Vladimir sentit qu’il devait poser une limite.
— Maman, si tu ne peux pas respecter notre famille, il vaut mieux qu’on s’en tienne là.
— Tu oserais me mettre à la porte ?
— Oui, si tu continues comme ça.
Margarita, outrée, quitta l’appartement en claquant la porte… avant de revenir quelques secondes plus tard.
— J’ai pas fini ! Trois enfants d’un coup, c’est contre nature !
Vladimir lui barra le passage.
— Va-t-en, maman. On veut vivre en paix.
Le couple finit par s’enfermer dans le silence. Margarita multipliait les appels, les messages, accusant Inna de tous les maux, doutant même de la paternité.
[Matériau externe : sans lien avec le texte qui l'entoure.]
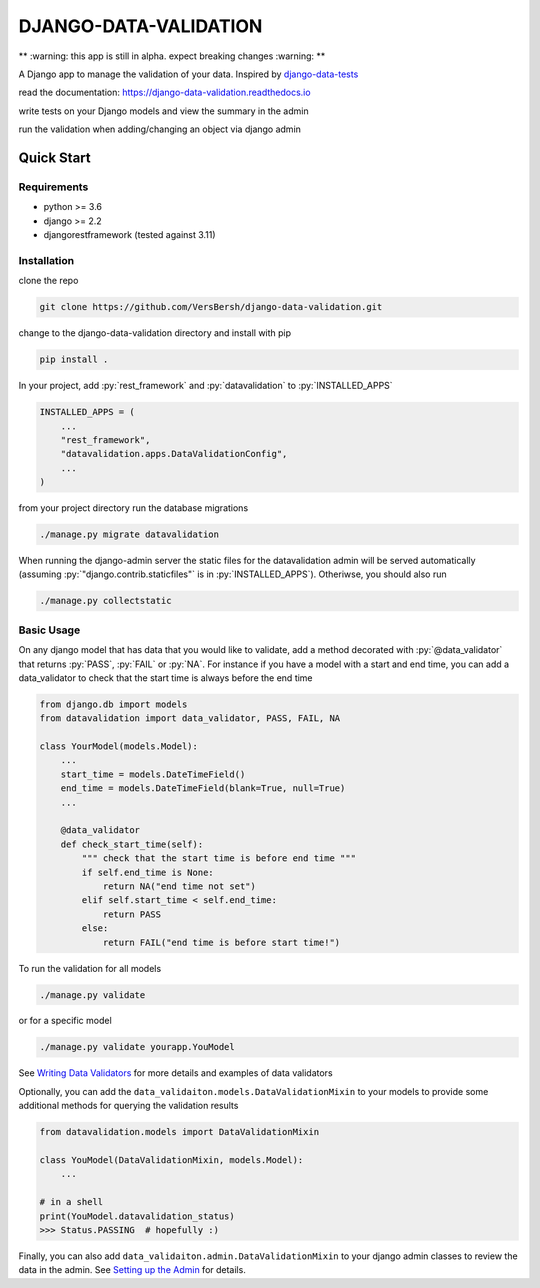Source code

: .. role:: sh(code)
    :language: bash

.. role:: py(code)
    :language: python


DJANGO-DATA-VALIDATION
++++++++++++++++++++++

.. image:: https://readthedocs.org/projects/django-data-validation/badge/?version=latest
   :target: https://django-data-validation.readthedocs.io/en/latest/?badge=latest
   :alt: Documentation Status

** :warning: this app is still in alpha. expect breaking changes :warning: **

A Django app to manage the validation of your data. Inspired by `django-data-tests <https://github.com/andrewbird2/django-data-tests>`_

read the documentation: `<https://django-data-validation.readthedocs.io>`_

write tests on your Django models and view the summary in the admin

.. image:: screenshot.png
    :width: 100%
    :alt: screenshot of the admin page

run the validation when adding/changing an object via django admin

.. image:: screenshot2.png
    :width: 100%
    :alt: screenshot of a default admin change form

.. quick-start-marker

.. role:: sh(code)
    :language: bash

.. role:: py(code)
    :language: python


Quick Start
===========

Requirements
------------

- python >= 3.6
- django >= 2.2
- djangorestframework (tested against 3.11)


Installation
------------

clone the repo

.. code-block:: bash

    git clone https://github.com/VersBersh/django-data-validation.git

change to the django-data-validation directory and install with pip

.. code-block:: bash

    pip install .

In your project, add :py:`rest_framework` and :py:`datavalidation` to :py:`INSTALLED_APPS`

.. code-block:: python

    INSTALLED_APPS = (
        ...
        "rest_framework",
        "datavalidation.apps.DataValidationConfig",
        ...
    )

from your project directory run the database migrations

.. code-block:: bash

    ./manage.py migrate datavalidation

When running the django-admin server the static files for the datavalidation admin will be served automatically (assuming :py:`"django.contrib.staticfiles"` is in :py:`INSTALLED_APPS`). Otheriwse, you should also run

.. code-block:: bash

    ./manage.py collectstatic


Basic Usage
-----------

On any django model that has data that you would like to validate, add a method decorated with :py:`@data_validator` that returns :py:`PASS`, :py:`FAIL` or :py:`NA`. For instance if you have a model with a start and end time, you can add a data_validator to check that the start time is always before the end time

.. code-block:: python

    from django.db import models
    from datavalidation import data_validator, PASS, FAIL, NA

    class YourModel(models.Model):
        ...
        start_time = models.DateTimeField()
        end_time = models.DateTimeField(blank=True, null=True)
        ...

        @data_validator
        def check_start_time(self):
            """ check that the start time is before end time """
            if self.end_time is None:
                return NA("end time not set")
            elif self.start_time < self.end_time:
                return PASS
            else:
                return FAIL("end time is before start time!")


To run the validation for all models

.. code-block:: bash

    ./manage.py validate

or for a specific model

.. code-block:: bash

    ./manage.py validate yourapp.YouModel

.. nb. the :ref: directive won't work from the readme so we have to link directly

See `Writing Data Validators <https://django-data-validation.readthedocs.io/en/latest/data_validators.html>`_ for more details and examples of data validators

Optionally, you can add the ``data_validaiton.models.DataValidationMixin`` to your models to provide some additional methods for querying the validation results

.. code-block:: python

    from datavalidation.models import DataValidationMixin

    class YouModel(DataValidationMixin, models.Model):
        ...

    # in a shell
    print(YouModel.datavalidation_status)
    >>> Status.PASSING  # hopefully :)


Finally, you can also add ``data_validaiton.admin.DataValidationMixin`` to your django admin classes to review the data in the admin. See `Setting up the Admin <https://django-data-validation.readthedocs.io/en/latest/admin.html>`_ for details.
Vladimir, épuisé, finit par lui poser un ultimatum : accepter leur famille ou disparaître de leur vie.
Le temps passa. Inna mit au monde deux garçons et une fille. Vladimir jonglait entre la maison, la maternité, le travail, heureux et fier. La grand-mère, elle, refusait de voir les enfants.
Un jour, pourtant, elle se présenta avec une vieille couverture sous le bras.
— Voilà pour les petits… — dit-elle maladroitement.
Inna la fixa sans rien dire.
— Ecoutez, dit-elle calmement, ici, on ne divise pas les enfants en “bons” et “mauvais”. C’est les trois ou rien.
Margarita en fut profondément vexée. Elle partit, blessée dans son orgueil. Mais le couple tint bon. Les triplés grandirent entourés d’amour, sans jugements, sans critiques. Leur foyer était rempli de rires et de joie, à l’abri des préjugés et des rancœurs.
Parfois, la belle-mère appelait encore, mais ses mots n’avaient plus d’importance.
Un jour, Inna souffla à Vladimir, berçant un de leurs bébés :
— Tu sais, finalement, je crois qu’on a eu de la chance. Nos enfants grandissent dans la paix, sans méchanceté autour d’eux.
Vladimir l’embrassa, heureux.
— Oui, et c’est le plus beau cadeau qu’on pouvait leur offrir.
Les triplés vécurent dans un cocon de douceur, sans être confrontés aux amertumes de leur grand-mère. Et c’était là la plus belle victoire de leurs parents : leur bonheur, ils avaient su le protéger coûte que coûte.